Archive for September 2, 2019

How the Cheesecake Factory is like Healthcare and CS Education

Stephen Dubner of the Freakonomics Podcast did an interview with Atul Gawande, author of the Checklist Manifesto. Atul is a proponent of a methodical process — from a behavioral economist perspective, not from an optimization perspective. People make mistakes, and if we’re methodical (like the use of checklists), we’re less likely to make those mistakes. If we can turn our process into a “recipe,” then we will make fewer mistakes and have more reliable results. Here’s a segment of the interview where he argues for that process in healthcare.

DUBNER: Okay, what’s the difference between a typical healthcare system and say, a restaurant chain like the Cheesecake Factory?

GAWANDE: You’re referring to the article I wrote about the Cheesecake Factory…Basically what I was talking about was the idea that, here’s this restaurant chain. And yes, it’s highly caloric, but the Cheesecake Factorys here have as much business as a medium-sized hospital — $100 million in business a year. And they would cook to order every meal people had. And in order to make that happen, they have to run a whole process that they have real cooks, but then they have managers.

I was talking to one of the managers there about how he would make healthcare work. And his answer was, “Here’s what I would do, but of course you guys do this. I would look to see what the best people are doing. I would find a way to turn that into a recipe, make sure everybody else is doing it, and then see how far we improve and try learning again from that.” He said, “You do that, right?” And we don’t. We don’t do that.

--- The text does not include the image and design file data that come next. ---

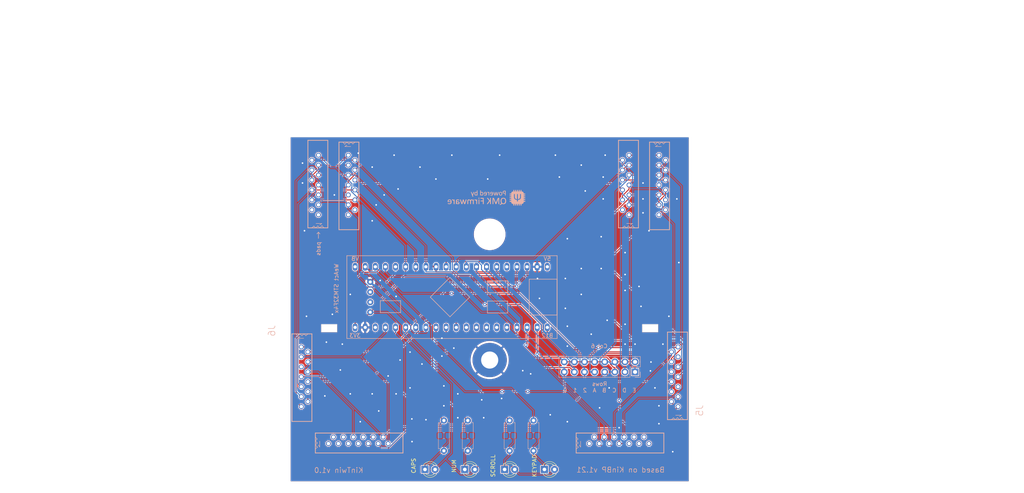
<source format=kicad_pcb>
(kicad_pcb (version 20221018) (generator pcbnew)

  (general
    (thickness 1.6)
  )

  (paper "A4")
  (title_block
    (title "KinBP controller PCB")
    (date "2022-06-20")
    (rev "1.21")
  )

  (layers
    (0 "F.Cu" signal)
    (31 "B.Cu" signal)
    (34 "B.Paste" user)
    (35 "F.Paste" user)
    (36 "B.SilkS" user "B.Silkscreen")
    (37 "F.SilkS" user "F.Silkscreen")
    (38 "B.Mask" user)
    (39 "F.Mask" user)
    (40 "Dwgs.User" user "User.Drawings")
    (41 "Cmts.User" user "User.Comments")
    (42 "Eco1.User" user "User.Eco1")
    (43 "Eco2.User" user "User.Eco2")
    (44 "Edge.Cuts" user)
    (45 "Margin" user)
    (46 "B.CrtYd" user "B.Courtyard")
    (47 "F.CrtYd" user "F.Courtyard")
    (48 "B.Fab" user)
    (49 "F.Fab" user)
  )

  (setup
    (pad_to_mask_clearance 0.0508)
    (solder_mask_min_width 0.101)
    (pcbplotparams
      (layerselection 0x00010fc_ffffffff)
      (plot_on_all_layers_selection 0x0000000_00000000)
      (disableapertmacros false)
      (usegerberextensions false)
      (usegerberattributes true)
      (usegerberadvancedattributes true)
      (creategerberjobfile true)
      (dashed_line_dash_ratio 12.000000)
      (dashed_line_gap_ratio 3.000000)
      (svgprecision 6)
      (plotframeref false)
      (viasonmask false)
      (mode 1)
      (useauxorigin false)
      (hpglpennumber 1)
      (hpglpenspeed 20)
      (hpglpendiameter 15.000000)
      (dxfpolygonmode true)
      (dxfimperialunits true)
      (dxfusepcbnewfont true)
      (psnegative false)
      (psa4output false)
      (plotreference true)
      (plotvalue true)
      (plotinvisibletext false)
      (sketchpadsonfab false)
      (subtractmaskfromsilk false)
      (outputformat 1)
      (mirror false)
      (drillshape 0)
      (scaleselection 1)
      (outputdirectory "output/")
    )
  )

  (net 0 "")
  (net 1 "/3V3")
  (net 2 "GND")
  (net 3 "unconnected-(J3-Pad12)")
  (net 4 "unconnected-(J3-Pad13)")
  (net 5 "unconnected-(J2-Pad1)")
  (net 6 "unconnected-(J2-Pad2)")
  (net 7 "unconnected-(J2-Pad5)")
  (net 8 "unconnected-(J5-Pad5)")
  (net 9 "unconnected-(J5-Pad11)")
  (net 10 "unconnected-(J6-Pad5)")
  (net 11 "unconnected-(J10-Pad1)")
  (net 12 "unconnected-(J10-Pad2)")
  (net 13 "unconnected-(J6-Pad10)")
  (net 14 "unconnected-(J10-Pad3)")
  (net 15 "unconnected-(J10-Pad4)")
  (net 16 "unconnected-(J10-Pad5)")
  (net 17 "unconnected-(J10-Pad7)")
  (net 18 "unconnected-(J10-Pad8)")
  (net 19 "unconnected-(J11-Pad1)")
  (net 20 "unconnected-(J11-Pad2)")
  (net 21 "unconnected-(J11-Pad9)")
  (net 22 "unconnected-(J11-Pad10)")
  (net 23 "unconnected-(J11-Pad11)")
  (net 24 "unconnected-(J11-Pad12)")
  (net 25 "unconnected-(J11-Pad13)")
  (net 26 "LED_KPD_R")
  (net 27 "COL_5")
  (net 28 "ROW_9")
  (net 29 "ROW_7")
  (net 30 "COL_6")
  (net 31 "ROW_8")
  (net 32 "ROW_6")
  (net 33 "COL_0")
  (net 34 "ROW_4")
  (net 35 "ROW_1")
  (net 36 "COL_1")
  (net 37 "COL_2")
  (net 38 "COL_4")
  (net 39 "ROW_5")
  (net 40 "ROW_3")
  (net 41 "ROW_2")
  (net 42 "ROW_0")
  (net 43 "COL_3")
  (net 44 "ROW_D")
  (net 45 "ROW_E")
  (net 46 "ROW_C")
  (net 47 "ROW_B")
  (net 48 "ROW_A")
  (net 49 "LED_CAPS")
  (net 50 "LED_NUM")
  (net 51 "LED_SCRL")
  (net 52 "LED_KPD")
  (net 53 "LED_SCRL_R")
  (net 54 "LED_NUM_R")
  (net 55 "LED_CAPS_R")
  (net 56 "unconnected-(U1-Pad5)")
  (net 57 "unconnected-(U1-Pad6)")
  (net 58 "unconnected-(U1-Pad7)")
  (net 59 "unconnected-(U1-Pad8)")
  (net 60 "unconnected-(U1-Pad9)")
  (net 61 "unconnected-(U1-Pad18)")
  (net 62 "unconnected-(U1-Pad21)")
  (net 63 "unconnected-(U1-Pad25)")
  (net 64 "unconnected-(U1-Pad36)")
  (net 65 "unconnected-(U1-Pad40)")
  (net 66 "unconnected-(U1-Pad42)")
  (net 67 "unconnected-(U1-Pad43)")
  (net 68 "unconnected-(J1-Pad9)")
  (net 69 "unconnected-(J1-Pad13)")
  (net 70 "unconnected-(J1-Pad12)")
  (net 71 "unconnected-(J4-Pad1)")
  (net 72 "unconnected-(J4-Pad2)")

  (footprint "MountingHole:MountingHole_6mm" (layer "F.Cu") (at 142 74.9))

  (footprint "MountingHole:MountingHole_4.3mm_M4_Pad" (layer "F.Cu") (at 142 106.5))

  (footprint "LED_THT:LED_D3.0mm" (layer "F.Cu") (at 135.75 134))

  (footprint "LED_THT:LED_D3.0mm" (layer "F.Cu") (at 145.75 134))

  (footprint "LED_THT:LED_D3.0mm" (layer "F.Cu") (at 155.75 134))

  (footprint "LED_THT:LED_D3.0mm" (layer "F.Cu") (at 125.75 134))

  (footprint "footprints:39-53-2135" (layer "B.Cu") (at 174.5 127.5))

  (footprint "footprints:39-53-2135" (layer "B.Cu") (at 94.7 110.7 -90))

  (footprint "footprints:39-53-2135" (layer "B.Cu") (at 99 62.5 90))

  (footprint "footprints:39-53-2135" (layer "B.Cu") (at 189.3 110.7 90))

  (footprint "footprints:39-53-2135" (layer "B.Cu") (at 109 127.5))

  (footprint "footprints:39-53-2135" (layer "B.Cu") (at 184.5 62.5 -90))

  (footprint "Connector_PinHeader_2.54mm:PinHeader_2x08_P2.54mm_Vertical" (layer "B.Cu") (at 178.5 109.5 90))

  (footprint "logo:qmk-small" (layer "B.Cu") (at 141.15 65.68 180))

  (footprint "Resistor_SMD:R_0805_2012Metric_Pad1.20x1.40mm_HandSolder" (layer "B.Cu") (at 130.5 125.5))

  (footprint "Resistor_SMD:R_0805_2012Metric_Pad1.20x1.40mm_HandSolder" (layer "B.Cu") (at 136.5 125.5))

  (footprint "Resistor_SMD:R_0805_2012Metric_Pad1.20x1.40mm_HandSolder" (layer "B.Cu") (at 147 125.5))

  (footprint "Resistor_SMD:R_0805_2012Metric_Pad1.20x1.40mm_HandSolder" (layer "B.Cu") (at 153 125.5))

  (footprint "footprints:STM32F4x1_MiniF4" (layer "B.Cu") (at 132.334 90.678 180))

  (footprint "footprints:39-53-2135" (layer "B.Cu") (at 106.5 62.5 -90))

  (footprint "Resistor_THT:R_Axial_DIN0207_L6.3mm_D2.5mm_P7.62mm_Horizontal" (layer "B.Cu") (at 153 121.69 -90))

  (footprint "footprints:39-53-2135" (layer "B.Cu") (at 177 62.5 90))

  (footprint "Resistor_THT:R_Axial_DIN0207_L6.3mm_D2.5mm_P7.62mm_Horizontal" (layer "B.Cu") (at 130.5 121.69 -90))

  (footprint "Resistor_THT:R_Axial_DIN0207_L6.3mm_D2.5mm_P7.62mm_Horizontal" (layer "B.Cu")
    (tstamp d34a346a-31b7-4354-b895-2510758e9b53)
    (at 136.5 121.69 -90)
    (descr "Resistor, Axial_DIN0207 series, Axial, Horizontal, pin pitch=7.62mm, 0.25W = 1/4W, length*diameter=6.3*2.5mm^2, http://cdn-
... [673365 chars truncated]
</source>
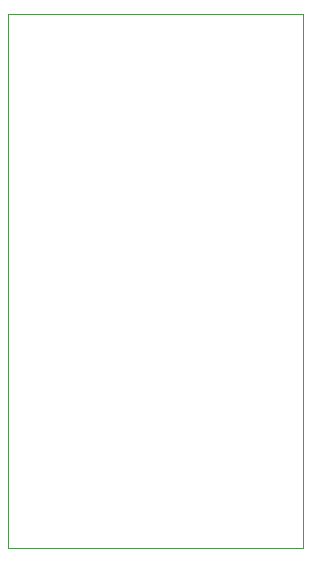
<source format=gbr>
%TF.GenerationSoftware,KiCad,Pcbnew,8.0.5*%
%TF.CreationDate,2024-12-17T10:43:13+01:00*%
%TF.ProjectId,ffc2hdmi,66666332-6864-46d6-992e-6b696361645f,rev?*%
%TF.SameCoordinates,Original*%
%TF.FileFunction,Profile,NP*%
%FSLAX46Y46*%
G04 Gerber Fmt 4.6, Leading zero omitted, Abs format (unit mm)*
G04 Created by KiCad (PCBNEW 8.0.5) date 2024-12-17 10:43:13*
%MOMM*%
%LPD*%
G01*
G04 APERTURE LIST*
%TA.AperFunction,Profile*%
%ADD10C,0.050000*%
%TD*%
G04 APERTURE END LIST*
D10*
X136001100Y-79050000D02*
X161001100Y-79050000D01*
X161001100Y-124300000D01*
X136001100Y-124300000D01*
X136001100Y-79050000D01*
M02*

</source>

Here’s where Gawande’s approach ties to education. Later in the interview:

DUBNER: And do you ever in the middle of, let’s say, a surgery think about, “Oh, here’s what I will be writing about this day?”

GAWANDE: You know, I don’t really; I’m in the flow. One of the things that I love about surgery is: it is, I have to confess, the least stressful thing I do, because at this point I’ve done thousands of the operations I do. Ninety-seven to 98 percent go pretty much as expected, and the 2 percent that don’t, I know the 10 different ways that are most common that they’ll go wrong and I have approaches to it. So it’s kind of freeing in a certain way.

I think about teaching like this. I have been teaching computing since 1980. I actively seek out new teaching methods. Teaching CS is fun for me — because I know lots of ways to do it, I have choices which keeps it interesting. I have mentioned the fascinating work on measuring teacher PCK (Pedagogical Content Knowledge) by checking how accurately teachers can predict how students will get exam questions wrong. I know lots of ways students can get computer science wrong. I still get surprises, but because I’m familiar with how students can get things wrong, I have a starting place for supporting students in constructing stronger conceptions.

We can teach this. The model of expertise that Gawande describes is achievable for CS teachers. We can teach new CS teachers methods that they can choose from. We can teach them common student mental models of programming, how to diagnose weaker understandings, and ways to help them improve their mental models. We can make a checklist of what a CS teacher needs to know and be able to do.